→ **Work instructions**:
In your copy of the data, keep every word exact and include no pictures.
--- Task data ---
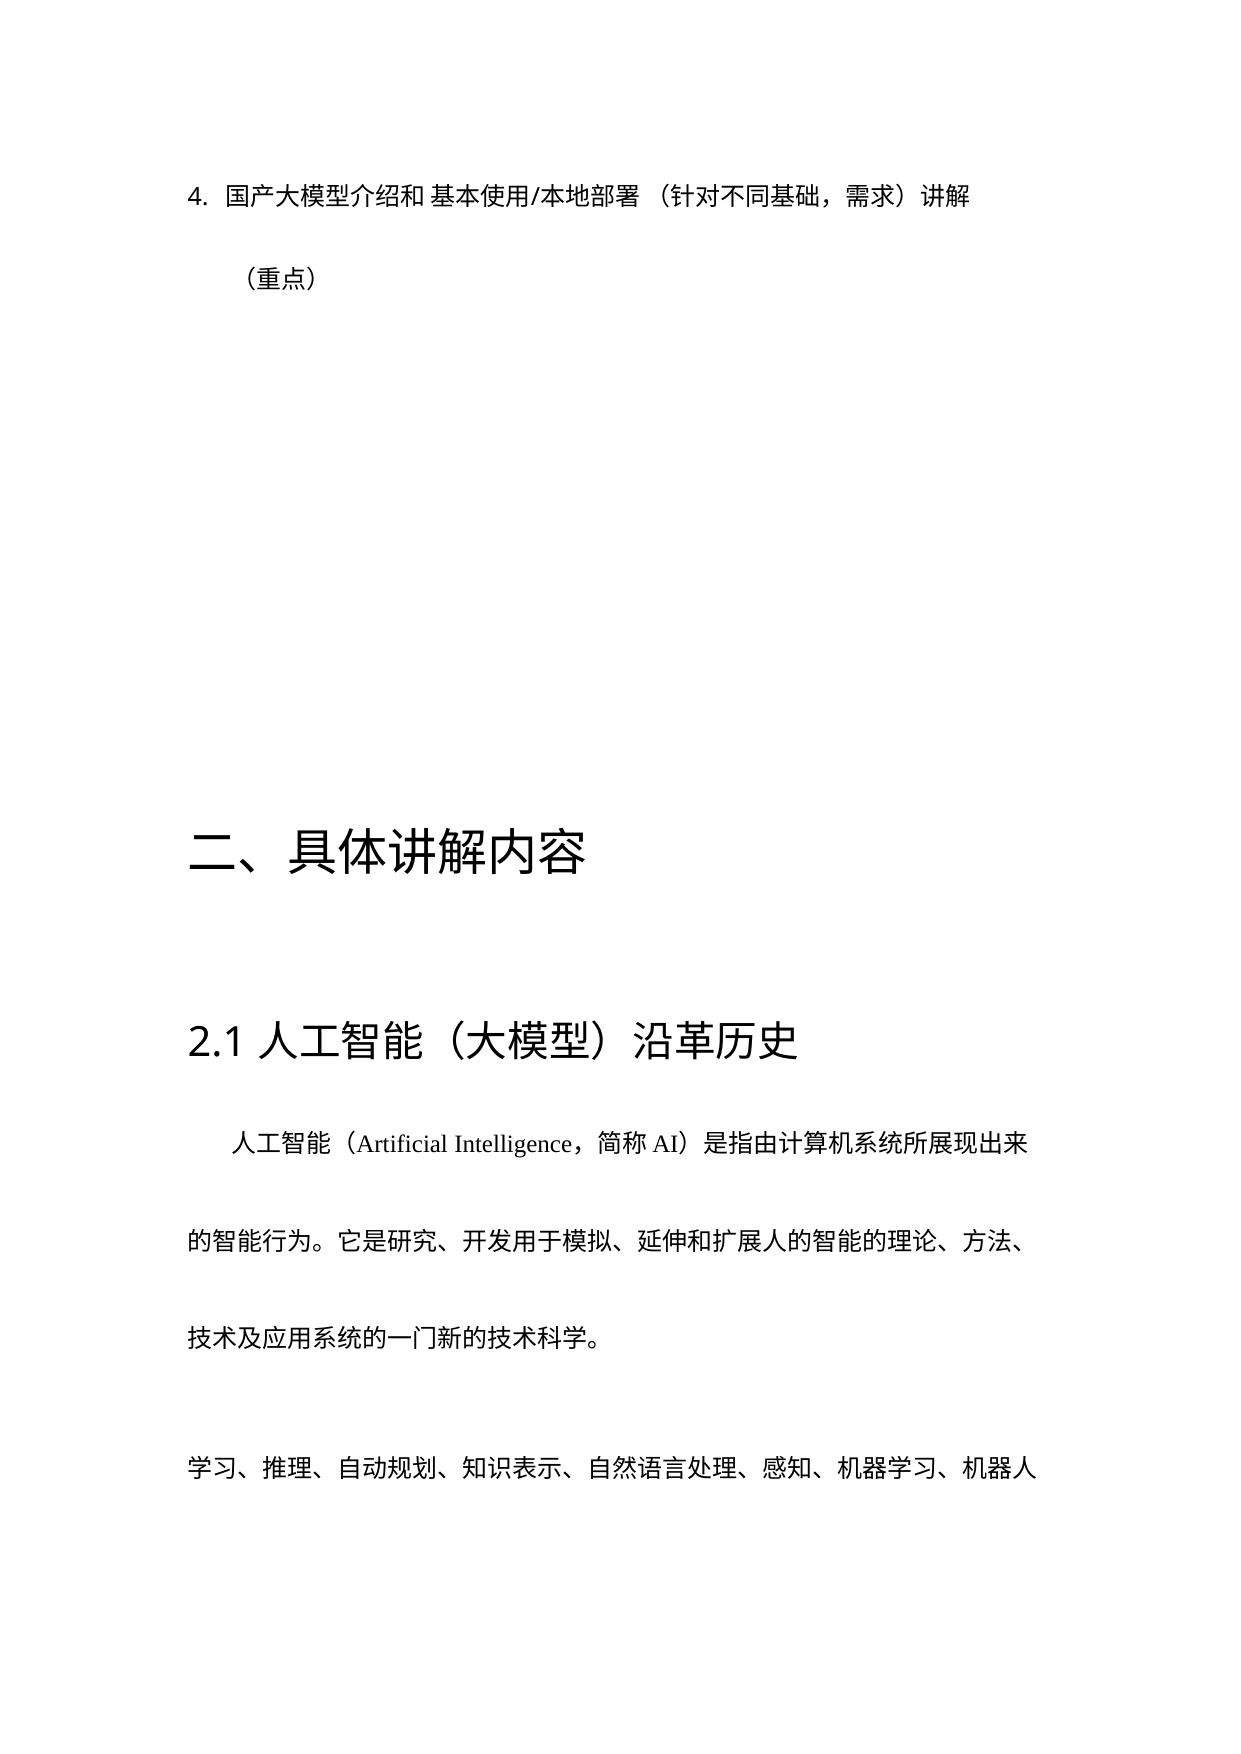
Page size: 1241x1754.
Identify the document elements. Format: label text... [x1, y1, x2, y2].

list 国产大模型介绍和 基本使用/本地部署 （针对不同基础，需求）讲解 [187, 162, 1053, 227]
text （重点） [187, 245, 1053, 310]
subtitle 2.1 人工智能（大模型）沿革历史 [187, 1006, 1053, 1071]
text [187, 1434, 1053, 1499]
subtitle 二、具体讲解内容 [187, 800, 1053, 898]
text 人工智能（Artificial Intelligence，简称AI）是指由计算机系统所展现出来的智能行为。它是研究、开发用于模拟、延伸和扩展人的智能的理论、方法、技术及应用系统的一门新的技术科学。 [187, 1109, 1053, 1369]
---
→ **Your solution**:
Page size: 1241x1754.
Identify the document elements. Format: label text... [x1, y1, x2, y2].

list 国产大模型介绍和 基本使用/本地部署 （针对不同基础，需求）讲解 [187, 162, 1053, 227]
text （重点） [187, 245, 1053, 310]
subtitle 2.1 人工智能（大模型）沿革历史 [187, 1006, 1053, 1071]
text [187, 1434, 1053, 1499]
subtitle 二、具体讲解内容 [187, 800, 1053, 898]
text 人工智能（Artificial Intelligence，简称AI）是指由计算机系统所展现出来的智能行为。它是研究、开发用于模拟、延伸和扩展人的智能的理论、方法、技术及应用系统的一门新的技术科学。 [187, 1109, 1053, 1369]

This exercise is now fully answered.